Pressing keyboard layout switcher a couple times a day is maybe not the worst usability problem out there, but could KDE/GNOME developers please improve it ? That would be really really great.


Peter Cooper said...

You might have some issues, especially if your hands are on the larger size, but I don't have this problem and it's not something I hear as a common complaint from those I know who exclusively use notebooks. I'm on a desktop most of the time, but my Bluetooth keyboard is the same size as the one on my MacBook Pro, and I spend perhaps 8 hours a day touch typing.

Different strokes for different folks, etc!

taw said...

Even if your keyboard has the same size as MacBook Pro's, at least you don't have problems of uncomfortable position of keyboard relative to the screen, and touchpad getting in your way.

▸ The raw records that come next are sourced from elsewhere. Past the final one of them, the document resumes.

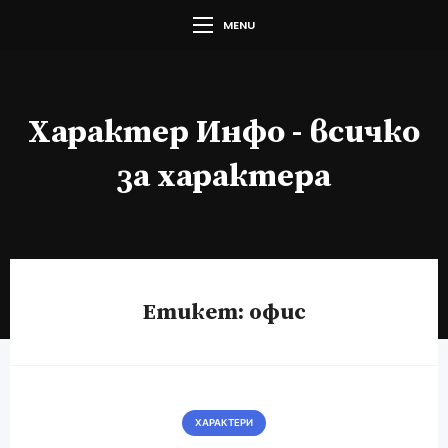
MENU
Характер Инфо - всичко
за характера
Етикет:
офис
ХАРАКТЕРИ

And MacBook Pro's keyboard is a bit larger than MacBook's.

Nikolai said...

1. There are some scripts on the net which disable the touch-pad when you are typing. Just google for it.

2. You need a track-point :)

3. configuration actually can have several InputDevices, some of which might be keyboards. Each keyboard device could have its own configuration, however I don't whether this works in practice. Two mice definitely do work and I think with USB keyboards it's worth a try.

Andreas Krey said...

Most computers these days are laptops.

No. Not unless you are always on conferences. :-) I usually use a stationary PC as an X terminal when doing work that is on the laptop. It is now sitting a few feet away, and I mostly use the laptop's physical I/O when I'm away. (Sometimes, when there is space on the desk, I use it as a secondary screen.)

I also use qwerty layout on the laptop even though it has german keycaps. Ok, that is not as hard as dvorak; I do it primarily for [{}].

(And I remember seeing a total hack which uses one keyboard for insert mode and the other for command mode in vi.)

taw said...

andreas krey: It seems that most computers sold these days are indeed laptops. Just check this random press release.